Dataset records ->

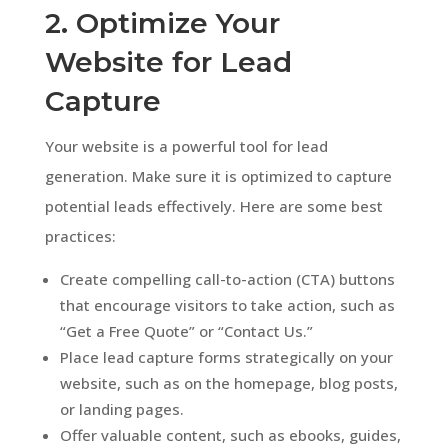
2. Optimize Your
Website for Lead
Capture
Your website is a powerful tool for lead
generation. Make sure it is optimized to capture
potential leads effectively. Here are some best
practices:
Create compelling call-to-action (CTA) buttons
that encourage visitors to take action, such as
“Get a Free Quote” or “Contact Us.”
Place lead capture forms strategically on your
website, such as on the homepage, blog posts,
or landing pages.
Offer valuable content, such as ebooks, guides,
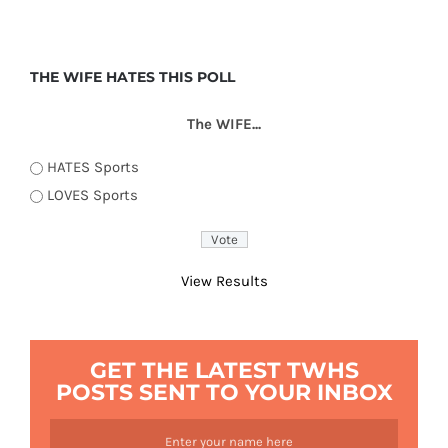
THE WIFE HATES THIS POLL
The WIFE...
HATES Sports
LOVES Sports
View Results
GET THE LATEST TWHS
POSTS SENT TO YOUR INBOX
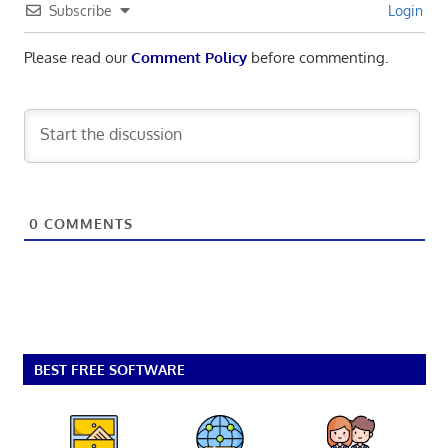
Subscribe
Login
Please read our
Comment Policy
before commenting.
0
COMMENTS
BEST FREE SOFTWARE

Assignment -> Reproduce word for word the lines from the one containing "View Results" through the end of the data, both ends kept. Drop the pictures.

Exercise result ->
View Results
GET THE LATEST TWHS
POSTS SENT TO YOUR INBOX
Subscribe
Login
Please read our
Comment Policy
before commenting.
0
COMMENTS
BEST FREE SOFTWARE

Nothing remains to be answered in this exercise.